Um mendigo dos arredores de Madri
esmolava nobremente. Disse-lhe um transeunte:
— O sr. não tem vergonha de se dedicar
a mister tão infame, quando podia trabalhar?
— Senhor, respondeu o pedinte — estou
lhe pedindo dinheiro e não conselhos. E com toda a dignidade
castelhana virou-lhe as costas.
Era um mendigo soberbo. Um nada lhe feria
a vaidade. Pedia esmola por amor de si mesmo, e por amor de si mesmo
não suportava reprimendas.
Viajando pela Índia, topou um
missionário com um faquir carregado de cadeias, nu como um macaco,
deitado sobre o ventre e deixando-se chicotear em resgate dos pecados
de seus patrícios hindus, que lhe davam algumas moedas do país.

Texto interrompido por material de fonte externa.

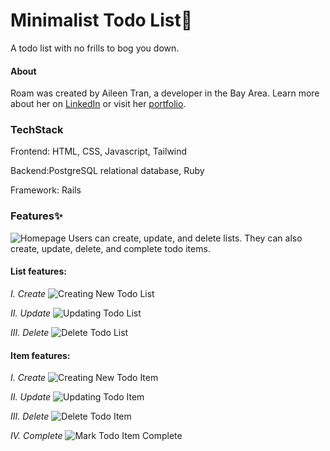 # Minimalist Todo List🌱
A todo list with no frills to bog you down.

#### About
Roam was created by Aileen Tran, a developer in the Bay Area. Learn more about her on [LinkedIn](https://www.linkedin.com/in/aileentran27/) or visit her [portfolio](https://www.aileentran.dev/).

### TechStack
Frontend: HTML, CSS, Javascript, Tailwind

Backend:PostgreSQL relational database, Ruby

Framework: Rails

### Features✨
![Homepage](/app/assets/images/readme/homepage.png)
Users can create, update, and delete lists. They can also create, update, delete, and complete todo items.

#### List features: <br>
*I. Create*
![Creating New Todo List](/app/assets/images/readme/creating_new_todo_list.png)

*II. Update*
![Updating Todo List](/app/assets/images/readme/updating_todo_list.png)

*III. Delete*
![Delete Todo List](/app/assets/images/readme/delete_todo_list.png)

#### Item features: <br>
*I. Create*
![Creating New Todo Item](/app/assets/images/readme/creating_item.png)

*II. Update*
![Updating Todo Item](/app/assets/images/readme/updating_todo_item.png)

*III. Delete*
![Delete Todo Item](/app/assets/images/readme/delete_item.png)

*IV. Complete*
![Mark Todo Item Complete](/app/assets/images/readme/marked_item_completed.png)
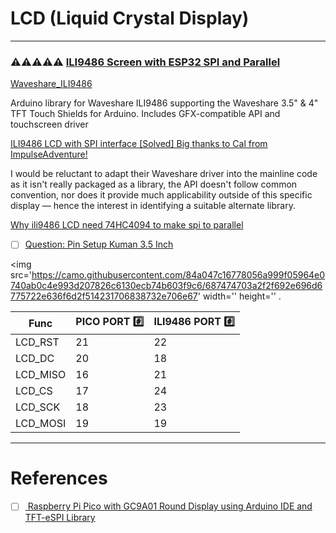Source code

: # LCD (Liquid Crystal Display)

---

### :warning::warning::warning::warning::warning: [ILI9486 Screen with ESP32 SPI and Parallel](https://github.com/Bodmer/TFT_eSPI/issues/299)


[Waveshare_ILI9486](https://github.com/ImpulseAdventure/Waveshare_ILI9486)

Arduino library for Waveshare ILI9486 supporting the Waveshare 3.5" & 4" TFT Touch Shields for Arduino. Includes GFX-compatible API and touchscreen driver

[ILI9486 LCD with SPI interface [Solved] Big thanks to Cal from ImpulseAdventure!](https://forum.arduino.cc/t/ili9486-lcd-with-spi-interface-solved-big-thanks-to-cal-from-impulseadventure/600239/5)

 I would be reluctant to adapt their Waveshare driver into the mainline code as it isn't really packaged as a library, the API doesn't follow common convention, nor does it provide much applicability outside of this specific display — hence the interest in identifying a suitable alternate library.

[Why ili9486 LCD need 74HC4094 to make spi to parallel](https://forums.raspberrypi.com/viewtopic.php?t=158640)

- [ ] [Question: Pin Setup Kuman 3.5 Inch](https://github.com/Bodmer/TFT_eSPI/issues/11)

<img src='https://camo.githubusercontent.com/84a047c16778056a999f05964e0740ab0c4e993d207826c6130ecb74b603f9c6/687474703a2f2f692e696d6775722e636f6d2f514231706838732e706e67' width='' height='' . </img>

|  Func     |  PICO PORT :hash:  | ILI9486 PORT :hash: |
|-|-|-|
| LCD_RST  | 21                  | 22 |
| LCD_DC   | 20                  | 18 |
| LCD_MISO | 16                  | 21 |
| LCD_CS   | 17                  | 24 |
| LCD_SCK  | 18                  | 23 |
| LCD_MOSI | 19                  | 19 | 


---

# References

- [ ] [ Raspberry Pi Pico with GC9A01 Round Display using Arduino IDE and TFT-eSPI Library](https://www.pcbway.com/project/shareproject/Raspberry_Pi_Pico_with_GC9A01_Round_Display_using_Arduino_IDE_and_TFT_eSPI_Library.html)
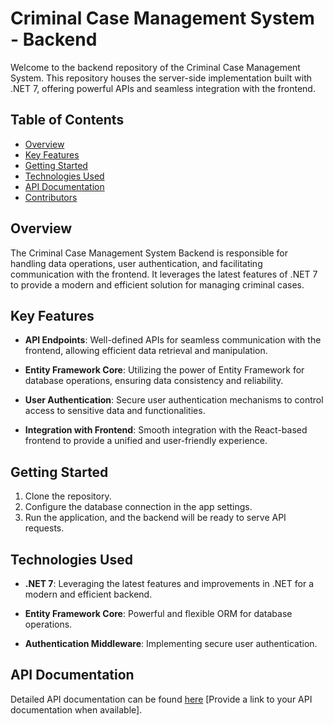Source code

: # Criminal Case Management System - Backend

Welcome to the backend repository of the Criminal Case Management System. This repository houses the server-side implementation built with .NET 7, offering powerful APIs and seamless integration with the frontend.

## Table of Contents

- [Overview](#overview)
- [Key Features](#key-features)
- [Getting Started](#getting-started)
- [Technologies Used](#technologies-used)
- [API Documentation](#api-documentation)
- [Contributors](#contributors)

## Overview

The Criminal Case Management System Backend is responsible for handling data operations, user authentication, and facilitating communication with the frontend. It leverages the latest features of .NET 7 to provide a modern and efficient solution for managing criminal cases.

## Key Features

- **API Endpoints**: Well-defined APIs for seamless communication with the frontend, allowing efficient data retrieval and manipulation.

- **Entity Framework Core**: Utilizing the power of Entity Framework for database operations, ensuring data consistency and reliability.

- **User Authentication**: Secure user authentication mechanisms to control access to sensitive data and functionalities.

- **Integration with Frontend**: Smooth integration with the React-based frontend to provide a unified and user-friendly experience.

## Getting Started

1. Clone the repository.
2. Configure the database connection in the app settings.
3. Run the application, and the backend will be ready to serve API requests.

## Technologies Used

- **.NET 7**: Leveraging the latest features and improvements in .NET for a modern and efficient backend.

- **Entity Framework Core**: Powerful and flexible ORM for database operations.

- **Authentication Middleware**: Implementing secure user authentication.

## API Documentation

Detailed API documentation can be found [here](#) [Provide a link to your API documentation when available].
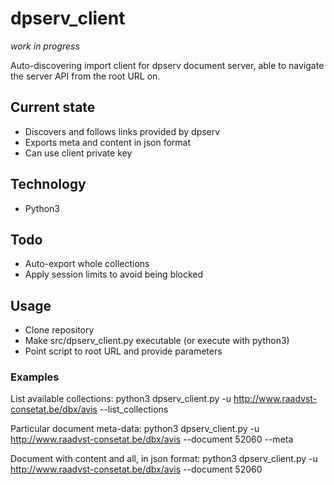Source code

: # dpserv_client
*work in progress*

Auto-discovering import client for dpserv document server, able to navigate the server API from the root URL on.

## Current state

 * Discovers and follows links provided by dpserv
 * Exports meta and content in json format
 * Can use client private key

## Technology

 * Python3

## Todo

 * Auto-export whole collections
 * Apply session limits to avoid being blocked

## Usage

 * Clone repository
 * Make src/dpserv_client.py executable (or execute with python3)
 * Point script to root URL and provide parameters

### Examples
List available collections:
    python3 dpserv_client.py -u http://www.raadvst-consetat.be/dbx/avis --list_collections

Particular document meta-data:
    python3 dpserv_client.py -u http://www.raadvst-consetat.be/dbx/avis --document 52060 --meta

Document with content and all, in json format:
    python3 dpserv_client.py -u http://www.raadvst-consetat.be/dbx/avis --document 52060
 
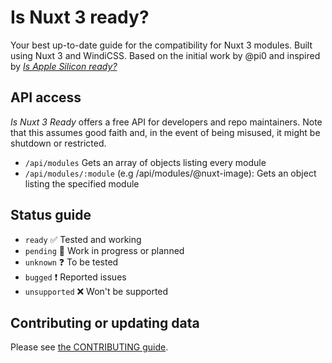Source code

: # Is Nuxt 3 ready?
Your best up-to-date guide for the compatibility for Nuxt 3 modules. Built using Nuxt 3 and WindiCSS. Based on the initial work by @pi0 and inspired by [_Is Apple Silicon ready?_](https://isapplesiliconready.com)

## API access
_Is Nuxt 3 Ready_ offers a free API for developers and repo maintainers. Note that this assumes good faith and, in the event of being misused, it might be shutdown or restricted.
- `/api/modules` Gets an array of objects listing every module
- `/api/modules/:module` (e.g /api/modules/@nuxt-image): Gets an object listing the specified module
## Status guide
- `ready` ✅ Tested and working
- `pending` 🚧 Work in progress or planned
- `unknown` ❓ To be tested
- `bugged` ❗ Reported issues
- `unsupported` ❌ Won't be supported
## Contributing or updating data
Please see [the CONTRIBUTING guide](CONTRIBUTING.md).
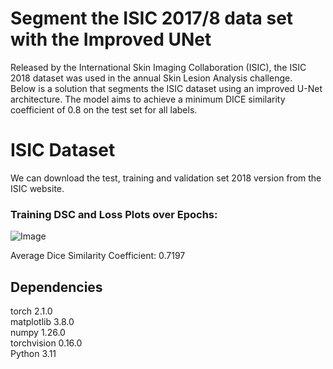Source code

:# Segment the ISIC 2017/8 data set with the Improved UNet 
Released by the International Skin Imaging Collaboration (ISIC), the ISIC 2018 dataset was used in the annual Skin Lesion Analysis challenge.  
Below is a solution that segments the ISIC dataset using an improved U-Net architecture. The model aims to achieve a minimum DICE similarity coefficient of 0.8 on the test set for all labels.  

# ISIC Dataset  
We can download the test, training and validation set 2018 version from the ISIC website.  

### Training DSC and Loss Plots over Epochs:  
![Image](https://github.com/jyz523/PatternAnalysis-2023/assets/125327045/6ad6ed69-5483-4f55-89ce-1cad501deb80)


Average Dice Similarity Coefficient: 0.7197

## Dependencies
torch 2.1.0  
matplotlib 3.8.0  
numpy 1.26.0  
torchvision 0.16.0  
Python 3.11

— Que renúncia de si próprio! —
dizia um dos espectadores.
— Renúncia de mim próprio? —
retorquiu o faquir. — Ficai sabendo que não me deixo açoitar
neste mundo senão para vos retribuir no outro. Quando fordes cavalo
e eu cavaleiro.
Tiveram pois plena razão os que disseram
ser o amor de nós mesmos a base de todos as nossas ações — na
Índia, na Espanha como em toda a terra habitável.
Supérfluo é provar aos homens que têm
rosto. Supérfluo também seria demonstrar-lhes possuírem amor
próprio. O amor próprio é o instrumento da nossa conservação.
Assemelha-se ao instrumento da perpetuação da espécie.
Necessitamo-lo. É-nos caro. Deleita-nos. E cumpre ocultá-lo.